(Exercise instructions)
Render the material from its first line through the line containing "family: Tenebrionidae" as a numbered list, leaving out any blank lines.

(Records supplied)
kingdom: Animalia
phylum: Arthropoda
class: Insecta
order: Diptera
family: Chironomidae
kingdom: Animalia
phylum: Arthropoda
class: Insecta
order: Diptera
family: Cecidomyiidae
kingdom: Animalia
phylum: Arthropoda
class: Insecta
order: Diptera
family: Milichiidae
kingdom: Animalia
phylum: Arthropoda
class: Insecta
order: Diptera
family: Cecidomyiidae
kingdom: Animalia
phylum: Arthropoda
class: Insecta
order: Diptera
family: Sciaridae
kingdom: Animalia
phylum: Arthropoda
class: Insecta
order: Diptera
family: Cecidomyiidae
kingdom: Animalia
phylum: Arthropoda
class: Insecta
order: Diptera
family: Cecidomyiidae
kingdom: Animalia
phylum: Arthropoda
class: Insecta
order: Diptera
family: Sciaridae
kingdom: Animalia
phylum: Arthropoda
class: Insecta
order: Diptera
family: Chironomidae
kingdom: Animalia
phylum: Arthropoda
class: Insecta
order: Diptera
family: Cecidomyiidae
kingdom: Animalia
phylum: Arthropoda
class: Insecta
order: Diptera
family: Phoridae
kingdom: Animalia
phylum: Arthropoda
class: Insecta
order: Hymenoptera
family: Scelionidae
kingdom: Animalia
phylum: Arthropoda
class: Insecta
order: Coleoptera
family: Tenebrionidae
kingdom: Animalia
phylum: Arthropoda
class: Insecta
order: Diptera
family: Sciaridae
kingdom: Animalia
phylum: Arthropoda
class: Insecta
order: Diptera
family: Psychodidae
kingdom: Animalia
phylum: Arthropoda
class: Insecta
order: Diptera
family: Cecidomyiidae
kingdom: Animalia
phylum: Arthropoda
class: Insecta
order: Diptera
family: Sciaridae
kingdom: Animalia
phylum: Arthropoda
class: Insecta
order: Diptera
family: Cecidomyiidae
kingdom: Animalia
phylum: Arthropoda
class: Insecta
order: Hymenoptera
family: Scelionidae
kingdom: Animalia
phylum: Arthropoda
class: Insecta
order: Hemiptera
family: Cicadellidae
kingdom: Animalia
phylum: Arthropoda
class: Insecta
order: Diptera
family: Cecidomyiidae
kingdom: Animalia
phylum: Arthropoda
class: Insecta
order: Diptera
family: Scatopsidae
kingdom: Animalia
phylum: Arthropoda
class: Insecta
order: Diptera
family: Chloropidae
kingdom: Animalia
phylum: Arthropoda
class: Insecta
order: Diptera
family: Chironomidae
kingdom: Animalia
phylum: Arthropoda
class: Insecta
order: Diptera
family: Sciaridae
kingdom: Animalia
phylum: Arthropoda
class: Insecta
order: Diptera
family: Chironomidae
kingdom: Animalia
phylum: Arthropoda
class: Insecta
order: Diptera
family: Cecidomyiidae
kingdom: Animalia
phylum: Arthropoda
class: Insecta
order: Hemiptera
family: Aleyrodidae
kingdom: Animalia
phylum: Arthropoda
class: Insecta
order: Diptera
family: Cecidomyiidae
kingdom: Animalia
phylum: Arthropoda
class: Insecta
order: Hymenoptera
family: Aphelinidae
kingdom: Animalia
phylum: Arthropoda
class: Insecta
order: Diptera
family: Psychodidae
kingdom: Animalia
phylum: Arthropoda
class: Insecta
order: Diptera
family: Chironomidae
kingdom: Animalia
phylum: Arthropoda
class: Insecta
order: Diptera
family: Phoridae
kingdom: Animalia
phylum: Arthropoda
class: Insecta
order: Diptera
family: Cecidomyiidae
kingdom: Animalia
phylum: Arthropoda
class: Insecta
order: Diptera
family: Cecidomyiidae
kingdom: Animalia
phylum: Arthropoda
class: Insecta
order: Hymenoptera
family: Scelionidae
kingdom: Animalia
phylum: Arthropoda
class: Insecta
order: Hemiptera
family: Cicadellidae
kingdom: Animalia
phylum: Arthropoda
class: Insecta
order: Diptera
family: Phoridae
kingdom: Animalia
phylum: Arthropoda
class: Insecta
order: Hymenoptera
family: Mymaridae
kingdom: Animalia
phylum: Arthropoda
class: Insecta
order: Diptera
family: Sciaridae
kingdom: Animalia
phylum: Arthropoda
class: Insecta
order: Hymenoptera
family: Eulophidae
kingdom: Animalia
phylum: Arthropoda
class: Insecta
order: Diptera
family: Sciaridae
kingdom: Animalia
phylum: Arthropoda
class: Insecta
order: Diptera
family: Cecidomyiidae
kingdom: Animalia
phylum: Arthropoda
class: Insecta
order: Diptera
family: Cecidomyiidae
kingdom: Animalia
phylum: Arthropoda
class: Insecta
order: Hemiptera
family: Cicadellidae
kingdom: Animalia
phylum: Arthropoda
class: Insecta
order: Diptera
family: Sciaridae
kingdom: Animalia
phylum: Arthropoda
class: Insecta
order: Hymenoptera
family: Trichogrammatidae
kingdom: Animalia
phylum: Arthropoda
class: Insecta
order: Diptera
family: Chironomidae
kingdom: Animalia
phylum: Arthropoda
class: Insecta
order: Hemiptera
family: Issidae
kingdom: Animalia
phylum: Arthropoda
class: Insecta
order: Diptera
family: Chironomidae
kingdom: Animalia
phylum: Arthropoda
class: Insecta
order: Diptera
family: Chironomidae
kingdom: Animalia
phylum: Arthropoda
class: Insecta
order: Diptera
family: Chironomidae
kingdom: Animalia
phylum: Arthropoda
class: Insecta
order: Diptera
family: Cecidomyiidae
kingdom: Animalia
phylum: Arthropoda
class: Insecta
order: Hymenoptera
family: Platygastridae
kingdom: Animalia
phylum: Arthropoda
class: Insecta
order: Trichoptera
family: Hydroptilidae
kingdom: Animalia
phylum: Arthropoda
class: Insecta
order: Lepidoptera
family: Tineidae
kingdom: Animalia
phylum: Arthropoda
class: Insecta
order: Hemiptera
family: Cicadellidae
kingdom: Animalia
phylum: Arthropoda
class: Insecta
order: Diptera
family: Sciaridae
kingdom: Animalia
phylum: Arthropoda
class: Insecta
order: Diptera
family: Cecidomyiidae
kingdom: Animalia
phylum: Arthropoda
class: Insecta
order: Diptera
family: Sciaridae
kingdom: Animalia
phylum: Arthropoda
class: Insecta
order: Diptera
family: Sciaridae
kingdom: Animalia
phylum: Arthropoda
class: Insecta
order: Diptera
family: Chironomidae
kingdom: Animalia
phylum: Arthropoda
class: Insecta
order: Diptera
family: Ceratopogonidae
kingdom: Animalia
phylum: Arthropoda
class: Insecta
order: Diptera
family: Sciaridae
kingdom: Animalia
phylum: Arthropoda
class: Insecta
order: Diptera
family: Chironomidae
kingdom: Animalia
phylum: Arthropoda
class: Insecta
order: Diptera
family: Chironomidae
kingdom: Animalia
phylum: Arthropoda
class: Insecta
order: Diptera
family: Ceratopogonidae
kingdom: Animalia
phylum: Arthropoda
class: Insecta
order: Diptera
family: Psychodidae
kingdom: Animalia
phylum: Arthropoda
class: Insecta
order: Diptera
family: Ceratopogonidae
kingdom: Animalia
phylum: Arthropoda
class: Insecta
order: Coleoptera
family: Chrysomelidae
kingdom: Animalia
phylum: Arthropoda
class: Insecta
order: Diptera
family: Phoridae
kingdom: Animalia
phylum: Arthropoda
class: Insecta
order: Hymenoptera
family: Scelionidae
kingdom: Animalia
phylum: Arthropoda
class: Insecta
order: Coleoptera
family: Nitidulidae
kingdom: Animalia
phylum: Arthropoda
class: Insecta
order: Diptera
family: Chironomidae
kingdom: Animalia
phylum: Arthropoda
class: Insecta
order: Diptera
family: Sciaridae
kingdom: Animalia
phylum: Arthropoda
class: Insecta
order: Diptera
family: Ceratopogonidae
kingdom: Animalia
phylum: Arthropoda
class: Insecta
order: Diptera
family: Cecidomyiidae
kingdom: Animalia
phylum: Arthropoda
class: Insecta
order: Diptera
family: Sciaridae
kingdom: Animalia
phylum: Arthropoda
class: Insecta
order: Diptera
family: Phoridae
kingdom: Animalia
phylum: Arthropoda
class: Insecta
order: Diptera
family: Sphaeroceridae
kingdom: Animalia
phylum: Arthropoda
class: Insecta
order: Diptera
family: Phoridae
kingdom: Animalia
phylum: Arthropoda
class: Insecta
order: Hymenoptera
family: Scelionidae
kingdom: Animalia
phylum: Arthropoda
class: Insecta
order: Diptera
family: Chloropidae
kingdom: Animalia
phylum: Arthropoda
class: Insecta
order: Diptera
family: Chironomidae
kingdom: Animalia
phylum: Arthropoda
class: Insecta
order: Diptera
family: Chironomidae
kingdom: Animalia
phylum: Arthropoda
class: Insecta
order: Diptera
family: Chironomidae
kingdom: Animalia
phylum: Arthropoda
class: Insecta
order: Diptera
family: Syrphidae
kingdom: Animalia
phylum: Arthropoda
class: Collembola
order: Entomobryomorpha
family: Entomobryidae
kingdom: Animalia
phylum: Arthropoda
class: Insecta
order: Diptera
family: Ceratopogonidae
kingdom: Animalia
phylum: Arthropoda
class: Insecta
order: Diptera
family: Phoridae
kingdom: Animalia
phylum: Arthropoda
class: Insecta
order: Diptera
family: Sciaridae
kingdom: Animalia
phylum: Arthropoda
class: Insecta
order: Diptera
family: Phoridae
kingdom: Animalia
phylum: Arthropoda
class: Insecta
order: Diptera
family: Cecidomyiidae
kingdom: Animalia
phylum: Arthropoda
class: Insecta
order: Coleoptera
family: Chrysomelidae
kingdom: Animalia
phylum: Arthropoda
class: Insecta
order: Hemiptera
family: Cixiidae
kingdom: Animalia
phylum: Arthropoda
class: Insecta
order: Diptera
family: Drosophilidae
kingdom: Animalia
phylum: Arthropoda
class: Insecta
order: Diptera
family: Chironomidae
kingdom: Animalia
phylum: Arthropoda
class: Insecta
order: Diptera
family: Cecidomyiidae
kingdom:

(Full output)
1. kingdom: Animalia
2. phylum: Arthropoda
3. class: Insecta
4. order: Diptera
5. family: Chironomidae
6. kingdom: Animalia
7. phylum: Arthropoda
8. class: Insecta
9. order: Diptera
10. family: Cecidomyiidae
11. kingdom: Animalia
12. phylum: Arthropoda
13. class: Insecta
14. order: Diptera
15. family: Milichiidae
16. kingdom: Animalia
17. phylum: Arthropoda
18. class: Insecta
19. order: Diptera
20. family: Cecidomyiidae
21. kingdom: Animalia
22. phylum: Arthropoda
23. class: Insecta
24. order: Diptera
25. family: Sciaridae
26. kingdom: Animalia
27. phylum: Arthropoda
28. class: Insecta
29. order: Diptera
30. family: Cecidomyiidae
31. kingdom: Animalia
32. phylum: Arthropoda
33. class: Insecta
34. order: Diptera
35. family: Cecidomyiidae
36. kingdom: Animalia
37. phylum: Arthropoda
38. class: Insecta
39. order: Diptera
40. family: Sciaridae
41. kingdom: Animalia
42. phylum: Arthropoda
43. class: Insecta
44. order: Diptera
45. family: Chironomidae
46. kingdom: Animalia
47. phylum: Arthropoda
48. class: Insecta
49. order: Diptera
50. family: Cecidomyiidae
51. kingdom: Animalia
52. phylum: Arthropoda
53. class: Insecta
54. order: Diptera
55. family: Phoridae
56. kingdom: Animalia
57. phylum: Arthropoda
58. class: Insecta
59. order: Hymenoptera
60. family: Scelionidae
61. kingdom: Animalia
62. phylum: Arthropoda
63. class: Insecta
64. order: Coleoptera
65. family: Tenebrionidae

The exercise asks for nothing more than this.